» **Il problema**
Riproduci senza modifiche un brano del testo fornito, cominciando dalle parole che contengono "L’integrazione della radioterapia" e fermandoti dopo "in ambito radioterapico.".

» **Testo fornito**
Print Friendly, PDF & Email

L’integrazione della radioterapia stereotassica con il trattamento farmacologico standard aumenta la sopravvivenza dei pazienti affetti da carcinoma della prostrata oligometastatico: lo rivelano i risultati dello Studio ARTO, recentemente pubblicato sulla prestigiosa rivista “Journal of Clinical Oncology” e presentato alla 15a edizione dell’European Multidisciplinary Congress on Urological Cancers di Marsiglia. Il promotore dello studio è l’équipe di Radioterapia Oncologica dell’Azienda Ospedaliera Universitaria Careggi di Firenze, anima della Fondazione Radioterapia Oncologica, da oltre 30 anni attiva nella promozione della ricerca scientifica in ambito radioterapico.

ARTO è il primo studio clinico randomizzato multicentrico di fase II che ha indagato l’effetto sinergico della radioterapia stereotassica con la terapia sistemica di prima linea in una coorte di 157 pazienti con tumore prostatico oligometastatico.

» **Insieme di dati**
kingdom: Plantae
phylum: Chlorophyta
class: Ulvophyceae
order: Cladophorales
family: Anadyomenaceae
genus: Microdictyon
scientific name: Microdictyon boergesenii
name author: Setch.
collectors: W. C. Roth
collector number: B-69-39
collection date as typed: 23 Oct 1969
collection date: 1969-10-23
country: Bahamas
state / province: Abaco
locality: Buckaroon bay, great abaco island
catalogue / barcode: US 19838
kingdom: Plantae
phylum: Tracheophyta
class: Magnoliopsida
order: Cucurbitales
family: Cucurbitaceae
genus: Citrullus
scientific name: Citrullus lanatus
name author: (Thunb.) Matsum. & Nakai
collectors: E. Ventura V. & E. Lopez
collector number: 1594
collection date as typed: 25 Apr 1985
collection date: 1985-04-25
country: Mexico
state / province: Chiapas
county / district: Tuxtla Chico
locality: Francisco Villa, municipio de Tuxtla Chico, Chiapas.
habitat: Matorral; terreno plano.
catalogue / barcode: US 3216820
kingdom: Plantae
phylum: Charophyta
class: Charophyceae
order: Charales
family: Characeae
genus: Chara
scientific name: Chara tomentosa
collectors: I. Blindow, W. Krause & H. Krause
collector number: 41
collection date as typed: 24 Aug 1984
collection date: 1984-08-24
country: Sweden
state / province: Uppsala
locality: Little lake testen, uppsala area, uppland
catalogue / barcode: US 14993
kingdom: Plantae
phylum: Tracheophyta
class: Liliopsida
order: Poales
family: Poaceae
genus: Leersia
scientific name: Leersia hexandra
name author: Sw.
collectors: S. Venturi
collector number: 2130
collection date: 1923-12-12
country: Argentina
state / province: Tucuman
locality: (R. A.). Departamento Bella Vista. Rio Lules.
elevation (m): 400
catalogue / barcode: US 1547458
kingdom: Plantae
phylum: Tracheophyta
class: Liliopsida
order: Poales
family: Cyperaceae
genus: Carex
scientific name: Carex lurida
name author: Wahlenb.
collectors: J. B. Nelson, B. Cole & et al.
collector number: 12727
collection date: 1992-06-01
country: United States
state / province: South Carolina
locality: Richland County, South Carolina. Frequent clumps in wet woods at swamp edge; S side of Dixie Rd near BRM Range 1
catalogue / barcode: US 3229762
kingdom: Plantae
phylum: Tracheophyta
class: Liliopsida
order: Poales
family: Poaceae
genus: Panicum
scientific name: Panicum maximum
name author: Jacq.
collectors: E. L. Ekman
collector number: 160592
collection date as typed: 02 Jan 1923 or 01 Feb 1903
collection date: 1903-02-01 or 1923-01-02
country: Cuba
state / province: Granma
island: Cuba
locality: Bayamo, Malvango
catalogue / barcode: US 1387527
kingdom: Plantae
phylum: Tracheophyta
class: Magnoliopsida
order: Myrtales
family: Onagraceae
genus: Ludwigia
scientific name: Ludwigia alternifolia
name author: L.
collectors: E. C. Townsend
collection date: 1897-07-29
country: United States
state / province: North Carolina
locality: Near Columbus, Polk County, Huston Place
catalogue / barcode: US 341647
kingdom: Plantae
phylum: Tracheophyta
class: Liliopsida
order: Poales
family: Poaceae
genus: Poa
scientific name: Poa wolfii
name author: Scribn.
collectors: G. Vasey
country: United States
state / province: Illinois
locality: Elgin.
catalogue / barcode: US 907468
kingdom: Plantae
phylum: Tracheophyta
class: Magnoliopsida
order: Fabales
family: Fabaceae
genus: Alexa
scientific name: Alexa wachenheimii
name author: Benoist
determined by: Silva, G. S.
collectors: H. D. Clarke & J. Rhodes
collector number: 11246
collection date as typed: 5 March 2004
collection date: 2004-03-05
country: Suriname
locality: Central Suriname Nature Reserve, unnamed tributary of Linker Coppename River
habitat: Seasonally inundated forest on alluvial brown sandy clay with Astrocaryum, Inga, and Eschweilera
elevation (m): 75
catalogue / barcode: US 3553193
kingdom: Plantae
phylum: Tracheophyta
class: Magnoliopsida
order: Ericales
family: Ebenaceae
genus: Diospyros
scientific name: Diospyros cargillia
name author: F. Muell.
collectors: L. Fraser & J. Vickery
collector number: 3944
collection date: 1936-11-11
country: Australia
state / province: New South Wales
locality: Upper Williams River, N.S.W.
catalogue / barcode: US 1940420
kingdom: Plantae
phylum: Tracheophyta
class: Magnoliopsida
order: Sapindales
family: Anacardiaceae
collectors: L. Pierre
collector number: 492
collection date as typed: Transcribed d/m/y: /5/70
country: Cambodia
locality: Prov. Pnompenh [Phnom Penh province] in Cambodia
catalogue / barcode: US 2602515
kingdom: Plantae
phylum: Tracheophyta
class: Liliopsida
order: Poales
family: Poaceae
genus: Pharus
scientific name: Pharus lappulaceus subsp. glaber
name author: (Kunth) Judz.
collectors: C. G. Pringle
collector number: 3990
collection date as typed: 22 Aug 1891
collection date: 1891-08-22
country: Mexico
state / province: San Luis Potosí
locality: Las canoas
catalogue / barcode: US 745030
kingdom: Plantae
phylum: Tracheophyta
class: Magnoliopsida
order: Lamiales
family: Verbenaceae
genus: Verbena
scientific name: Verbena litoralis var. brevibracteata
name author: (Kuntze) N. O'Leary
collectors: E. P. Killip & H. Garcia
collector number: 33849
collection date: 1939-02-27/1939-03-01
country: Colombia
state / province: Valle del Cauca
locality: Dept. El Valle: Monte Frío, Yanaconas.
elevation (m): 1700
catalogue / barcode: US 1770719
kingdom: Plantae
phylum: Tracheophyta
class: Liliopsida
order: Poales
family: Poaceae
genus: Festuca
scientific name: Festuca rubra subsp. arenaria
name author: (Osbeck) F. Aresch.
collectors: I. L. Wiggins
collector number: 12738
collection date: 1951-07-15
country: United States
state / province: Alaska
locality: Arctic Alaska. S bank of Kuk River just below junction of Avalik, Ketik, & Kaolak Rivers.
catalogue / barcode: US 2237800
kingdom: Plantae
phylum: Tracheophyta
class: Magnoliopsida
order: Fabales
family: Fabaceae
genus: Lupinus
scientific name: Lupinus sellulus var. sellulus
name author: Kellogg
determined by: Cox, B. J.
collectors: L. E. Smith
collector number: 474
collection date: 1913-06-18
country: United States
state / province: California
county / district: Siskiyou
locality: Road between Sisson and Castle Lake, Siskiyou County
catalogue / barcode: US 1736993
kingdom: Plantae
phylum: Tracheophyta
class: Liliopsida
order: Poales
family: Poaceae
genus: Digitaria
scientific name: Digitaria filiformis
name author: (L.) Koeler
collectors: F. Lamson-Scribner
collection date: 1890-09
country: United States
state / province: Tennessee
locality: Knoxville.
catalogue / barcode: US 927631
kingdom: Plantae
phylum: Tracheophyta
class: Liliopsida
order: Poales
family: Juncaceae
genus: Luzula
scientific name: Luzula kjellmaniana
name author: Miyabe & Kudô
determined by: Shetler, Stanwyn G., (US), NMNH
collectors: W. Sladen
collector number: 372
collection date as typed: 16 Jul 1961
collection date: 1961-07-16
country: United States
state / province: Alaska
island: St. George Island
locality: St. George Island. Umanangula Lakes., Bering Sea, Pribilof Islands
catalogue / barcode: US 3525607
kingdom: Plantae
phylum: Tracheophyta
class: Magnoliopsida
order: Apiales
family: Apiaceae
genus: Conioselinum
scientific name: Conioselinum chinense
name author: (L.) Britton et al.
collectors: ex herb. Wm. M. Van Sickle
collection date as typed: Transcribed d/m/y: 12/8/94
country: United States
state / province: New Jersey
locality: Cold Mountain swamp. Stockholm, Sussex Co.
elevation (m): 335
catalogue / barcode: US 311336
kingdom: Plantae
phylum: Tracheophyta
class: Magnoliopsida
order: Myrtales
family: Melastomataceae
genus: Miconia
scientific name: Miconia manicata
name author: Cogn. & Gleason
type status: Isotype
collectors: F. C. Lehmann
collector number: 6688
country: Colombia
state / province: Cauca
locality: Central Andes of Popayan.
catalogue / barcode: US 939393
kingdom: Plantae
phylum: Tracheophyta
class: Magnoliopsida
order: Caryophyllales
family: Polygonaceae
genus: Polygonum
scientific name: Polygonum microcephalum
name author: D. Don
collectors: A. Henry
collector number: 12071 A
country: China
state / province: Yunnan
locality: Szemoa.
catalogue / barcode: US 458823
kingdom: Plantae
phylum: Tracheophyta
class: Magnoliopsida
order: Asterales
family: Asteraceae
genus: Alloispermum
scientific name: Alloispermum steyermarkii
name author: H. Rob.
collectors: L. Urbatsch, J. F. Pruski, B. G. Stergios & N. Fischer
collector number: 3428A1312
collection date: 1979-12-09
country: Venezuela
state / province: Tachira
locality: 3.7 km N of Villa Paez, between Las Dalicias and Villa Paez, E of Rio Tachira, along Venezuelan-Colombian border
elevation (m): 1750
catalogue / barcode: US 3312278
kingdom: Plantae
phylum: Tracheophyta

» **Risultato qui sotto**
L’integrazione della radioterapia stereotassica con il trattamento farmacologico standard aumenta la sopravvivenza dei pazienti affetti da carcinoma della prostrata oligometastatico: lo rivelano i risultati dello Studio ARTO, recentemente pubblicato sulla prestigiosa rivista “Journal of Clinical Oncology” e presentato alla 15a edizione dell’European Multidisciplinary Congress on Urological Cancers di Marsiglia. Il promotore dello studio è l’équipe di Radioterapia Oncologica dell’Azienda Ospedaliera Universitaria Careggi di Firenze, anima della Fondazione Radioterapia Oncologica, da oltre 30 anni attiva nella promozione della ricerca scientifica in ambito radioterapico.